The following day, we continued our exploration of the Rio de las Vueltas on mountain bikes, heading north up the gravel road from Fitzroy Lodge and following the course of the river as it wound its way down a broad glacial valley, lined with beech forest. The route crossed several rushing sidestreams, including the milky green Arroyo Milodon fed by a glacier high up its valley. This was the main source of colour of the Rio de las Vueltas, for as soon as we had passed the junction with Arroyo Milodon, its waters turned to a clear bottle green colour. Continuing on into a cold head wind, we passed areas of wetland and swamp and then a series of cascades and rapids as the river descended more quickly through a narrow part of the valley.

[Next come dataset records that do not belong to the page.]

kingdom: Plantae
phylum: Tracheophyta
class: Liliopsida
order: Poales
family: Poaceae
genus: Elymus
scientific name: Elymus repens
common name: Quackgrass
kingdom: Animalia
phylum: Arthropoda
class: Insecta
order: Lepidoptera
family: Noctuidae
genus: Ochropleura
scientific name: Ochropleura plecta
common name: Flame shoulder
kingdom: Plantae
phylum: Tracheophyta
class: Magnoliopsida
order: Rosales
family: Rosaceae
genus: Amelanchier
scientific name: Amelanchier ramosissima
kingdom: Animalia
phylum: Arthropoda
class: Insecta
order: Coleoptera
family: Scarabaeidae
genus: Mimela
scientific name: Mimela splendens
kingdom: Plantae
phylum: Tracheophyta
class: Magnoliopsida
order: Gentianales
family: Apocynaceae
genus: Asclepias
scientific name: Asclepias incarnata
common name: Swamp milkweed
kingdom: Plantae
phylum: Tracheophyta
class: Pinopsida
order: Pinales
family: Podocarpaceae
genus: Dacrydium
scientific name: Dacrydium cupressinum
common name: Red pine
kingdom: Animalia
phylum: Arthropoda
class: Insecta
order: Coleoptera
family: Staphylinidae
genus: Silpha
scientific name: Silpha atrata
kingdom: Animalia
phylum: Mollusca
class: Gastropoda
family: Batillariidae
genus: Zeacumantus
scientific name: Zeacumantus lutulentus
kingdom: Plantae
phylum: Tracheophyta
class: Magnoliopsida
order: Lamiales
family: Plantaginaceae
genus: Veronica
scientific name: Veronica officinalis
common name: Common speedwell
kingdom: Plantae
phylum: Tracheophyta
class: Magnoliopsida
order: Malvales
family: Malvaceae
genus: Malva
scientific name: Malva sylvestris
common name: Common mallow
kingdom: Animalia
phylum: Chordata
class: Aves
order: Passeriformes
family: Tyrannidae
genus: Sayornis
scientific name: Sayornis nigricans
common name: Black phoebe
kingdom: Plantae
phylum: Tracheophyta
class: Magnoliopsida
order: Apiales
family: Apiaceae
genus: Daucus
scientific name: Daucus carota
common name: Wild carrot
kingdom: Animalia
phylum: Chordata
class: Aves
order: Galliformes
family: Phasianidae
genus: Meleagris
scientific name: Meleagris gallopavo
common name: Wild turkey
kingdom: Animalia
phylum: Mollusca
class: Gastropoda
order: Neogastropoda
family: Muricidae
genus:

Memorial to a 1960s border clash between
Argentina and Chile

Waterfall on the road to Lago del Desierto

Cascade and rapids on the Rio del las Vueltas

Rickety suspension bridge across the
Rio de las Vueltas

Bleak weather over Lago del Desierto

A kilometre or two more and we reached the southern end of Lago del Desierto. We got off our bikes and walked through the forest to the lake shore. The wind was whistling down the length of this long and narrow lake and its edges faded into the mists of light drizzle that was falling - a very bleak part of Patagonia, but one that Argentina and Chile fought a brief and localised war over in the 1960s. On the way up we had passed a small memorial to the fact that people are prepared to die for this land.

The long ride home

Back at the lodge

How a woodpecker pecks

On the way back we were once again fortunate to spot "el carpintero" (the Magellanic woodpecker) - we watched with fascination as this magnificent red-headed bird went about its business locating and extracting a juicy woodgrub from a beech tree.

First choose your tree ...

... listen carefully to locate the prey ...

... hammer a hole as fast as you can ...

.... reach in and grab the grub!

The wind did not permit us to linger at Lago del Desierto and soon we were heading back again, with it at our tail and pushing us rapidly southward back down the road. We arrived back at the Lodge in time for lunch and what a lunch it was - this place has a gourmet chef! With its curious natural log architecture, magnificent views and comfortable interior, it was a great place to finish our time in the Fitzroy area.

Gourmet meal at the Fitzroy Expediciones lodge

The parting view of the Fitzroy massif

As our bus headed out of El Chalten, we gazed back at the magnificent panorama of the Fitzroy Massif - it had certainly been one of the highlights of our trip, but it was not time to dwell as there were more memories to be generated. We were heading for the most southerly city in the world with a name synonymous with adventure - Ushuaia!